Expérimental et déstabilisant, The End est une proposition cinématographique alternative qui séduit tout en abandonnant un peu trop souvent le spectateur au bord du chemin. A voir, au risque de s’y perdre.
Synopsis : Un homme part chasser dans une forêt qu’il croyait connaître. Mais son chien s’enfuit puis son fusil disparaît. Alors qu’il se perd, une atmosphère hostile et étrange s’installe…
Critique : Aimant par-dessus tout ausculter la noirceur de l’âme humaine, le cinéaste Guillaume Nicloux a commencé sa carrière par des polars très sombres comme Une affaire privée (2002), Cette femme-là (2003) ou encore La clef (2007). Visiblement lassé de la structure classique exigeante inhérente au genre policier, il a peu à peu délaissé la narration stricte pour aller vers davantage d’épure.
Cela a notamment donné le beau Valley of Love (2015) où le réalisateur suivait l’errance du couple Huppert-Depardieu dans des espaces désertiques, à la recherche du fantôme de leur fils disparu. Malgré un procédé risqué, le long-métrage dégageait une émotion brute saisissante que Nicloux et Depardieu ont sans aucun doute voulu renouveler. Tourné dans la foulée, The End est pourtant un projet encore plus atypique puisque le but est avant tout de réaliser un film rapidement, avec quasiment un seul personnage perdu dans une forêt hostile. Il s’agit en réalité de la transcription d’un rêve effectué par Nicloux peu de temps avant le tournage.
Avec pour seul script une trentaine de pages, le réalisateur a été soutenu par la productrice Sylvie Pialat et par son comédien fétiche, le géant Gérard Depardieu. Il fallait bien toute la puissance de jeu de l’acteur pour occuper le cadre d’une œuvre dépouillée à l’extrême. Effectivement, notre Gégé national est de tous les plans et se retrouve plongé au cœur de la forêt dans une solitude extrême durant la première demi-heure du film.
Il s’agissait bien d’un véritable défi, aussi bien pour le comédien que pour le réalisateur. Susciter l’intérêt du spectateur à partir d’un procédé aussi frustre et une intrigue réduite à sa plus simple expression était une sacrée gageure. Reprenant la structure alambiquée du cauchemar, le film intrigue réellement durant la totalité de la projection. On se demande bien ce qui arrive à cet homme dont on suppose à plusieurs reprises qu’il est déjà mort (le titre nous met d’ailleurs sur la voie).

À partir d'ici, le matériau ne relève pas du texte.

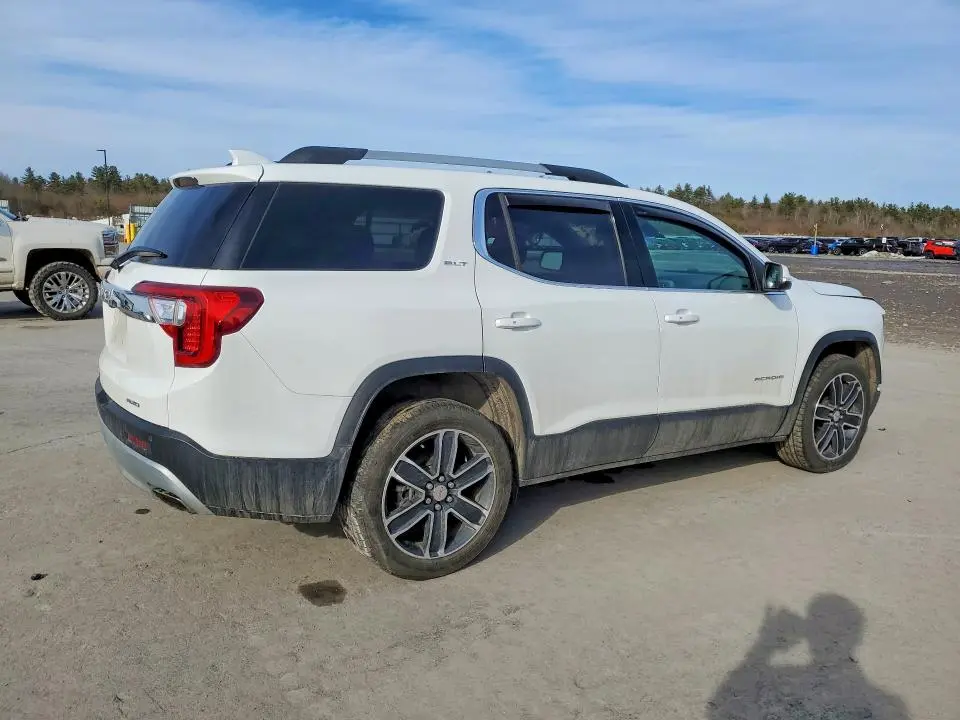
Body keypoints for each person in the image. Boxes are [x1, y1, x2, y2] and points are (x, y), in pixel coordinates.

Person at [708, 594, 909, 719]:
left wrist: (763, 648)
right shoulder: (778, 684)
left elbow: (722, 709)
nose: (831, 639)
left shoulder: (883, 706)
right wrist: (763, 648)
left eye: (839, 630)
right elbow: (722, 710)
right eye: (822, 629)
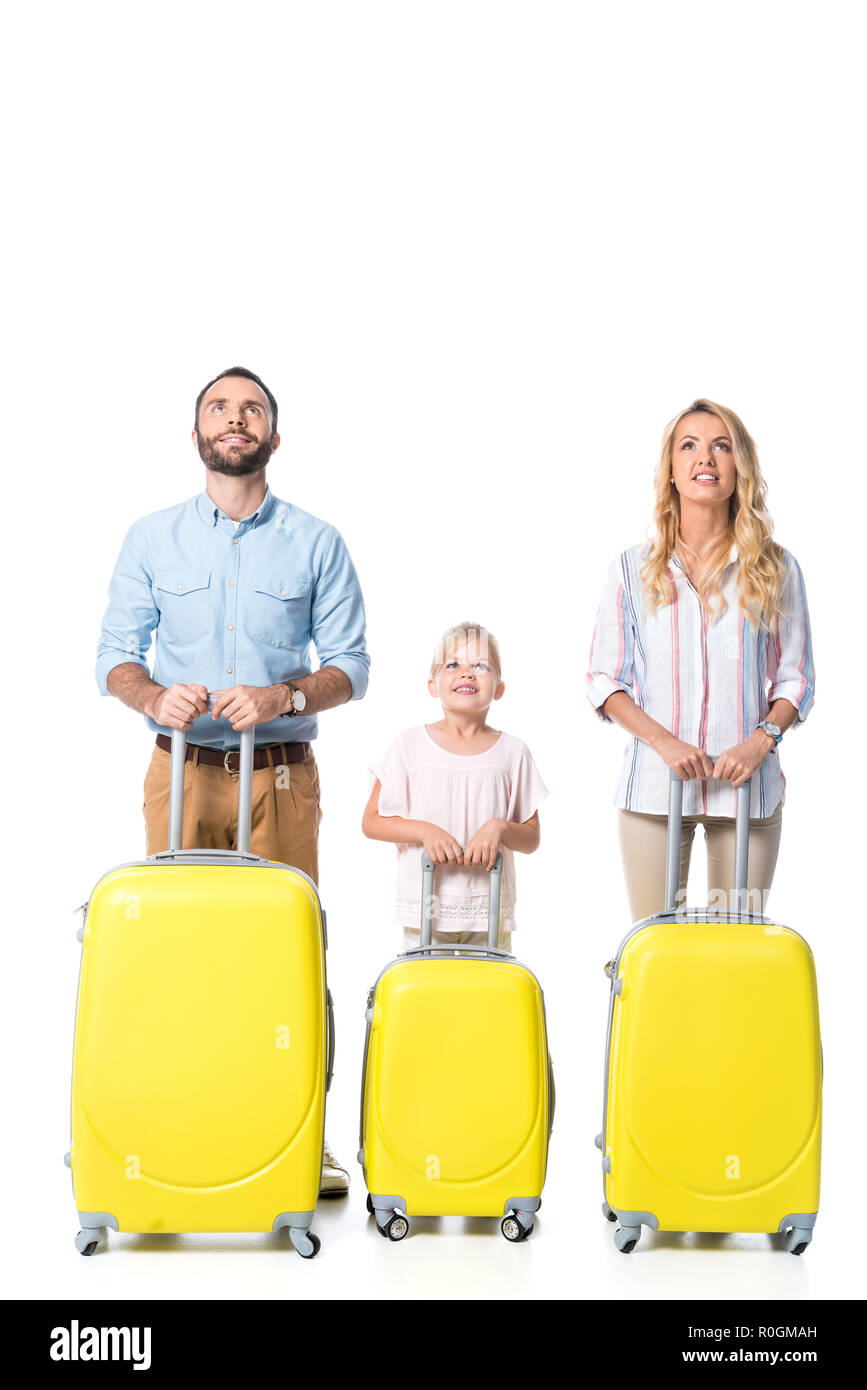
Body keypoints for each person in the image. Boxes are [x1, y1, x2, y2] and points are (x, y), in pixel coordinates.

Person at [96, 365, 370, 1195]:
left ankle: (304, 1136)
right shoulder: (152, 538)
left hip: (279, 780)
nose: (235, 418)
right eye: (219, 407)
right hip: (180, 772)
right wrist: (153, 695)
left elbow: (351, 666)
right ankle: (183, 1126)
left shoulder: (317, 542)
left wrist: (285, 695)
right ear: (196, 436)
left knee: (288, 955)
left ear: (273, 437)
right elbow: (115, 658)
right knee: (179, 953)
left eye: (251, 409)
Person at [587, 398, 814, 923]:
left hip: (748, 789)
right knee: (653, 943)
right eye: (688, 445)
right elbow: (604, 678)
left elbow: (796, 680)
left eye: (721, 446)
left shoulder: (777, 568)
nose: (705, 458)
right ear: (671, 469)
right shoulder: (631, 569)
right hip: (654, 787)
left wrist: (760, 742)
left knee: (738, 940)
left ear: (740, 467)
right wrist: (664, 743)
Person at [362, 622, 547, 951]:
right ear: (433, 685)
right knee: (425, 982)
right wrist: (424, 831)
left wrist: (499, 827)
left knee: (490, 983)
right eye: (453, 664)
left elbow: (531, 838)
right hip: (425, 907)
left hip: (488, 908)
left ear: (499, 688)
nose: (467, 673)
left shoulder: (513, 752)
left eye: (480, 666)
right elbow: (372, 822)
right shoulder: (408, 746)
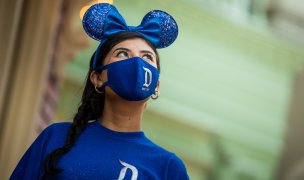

Pourtant, l’arrivée inopinée de plusieurs personnages, tous plus étranges les uns que les autres, vient bouleverser nos théories. Finalement, lorsque le film se termine, le spectateur n’est pas beaucoup plus avancé, certain d’avoir vu un OVNI, sans être persuadé de l’intérêt d’une telle expérience. A y réfléchir de plus près, il semble bien que le long-métrage soit une plongée dans la psyché désordonnée d’un homme arrivé au bout du rouleau. Toutefois, la symbolique attachée aux différents personnages reste pour le moins cryptique.
Et de fait, dans les différents entretiens qu’il a accordés aux médias lors de la sortie en e-cinéma, Guillaume Nicloux a évoqué une sorte d’écriture automatique. De quoi expliquer les incohérences, voire les béances d’une histoire qui ne semble aller nulle part. A la fois audacieux par sa volonté de ne suivre aucun schéma narratif préétabli et terriblement frustrant par son incapacité à faire sens, The End est une expérience cinématographique que l’on ne conseillera pas aux puristes d’un cinéma commercial normé. Les autres peuvent aisément s’y risquer, sachant qu’il est également possible de s’y ennuyer ou de s’y perdre.
Au moins, Depardieu se révèle une fois de plus un acteur incroyable, dévorant la caméra quoi qu’il fasse. On aime également la musique intrigante d’Eric Demarsan et l’ambiance sombre et anxiogène du film, tout en déplorant sans doute le manque de substance d’une œuvre finalement très formaliste. Sorti directement en e-cinéma au mois d’avril 2016, le film n’aurait de toute façon certainement pas rempli les salles au-delà de sa première semaine d’exploitation, et ceci malgré la présence de la star.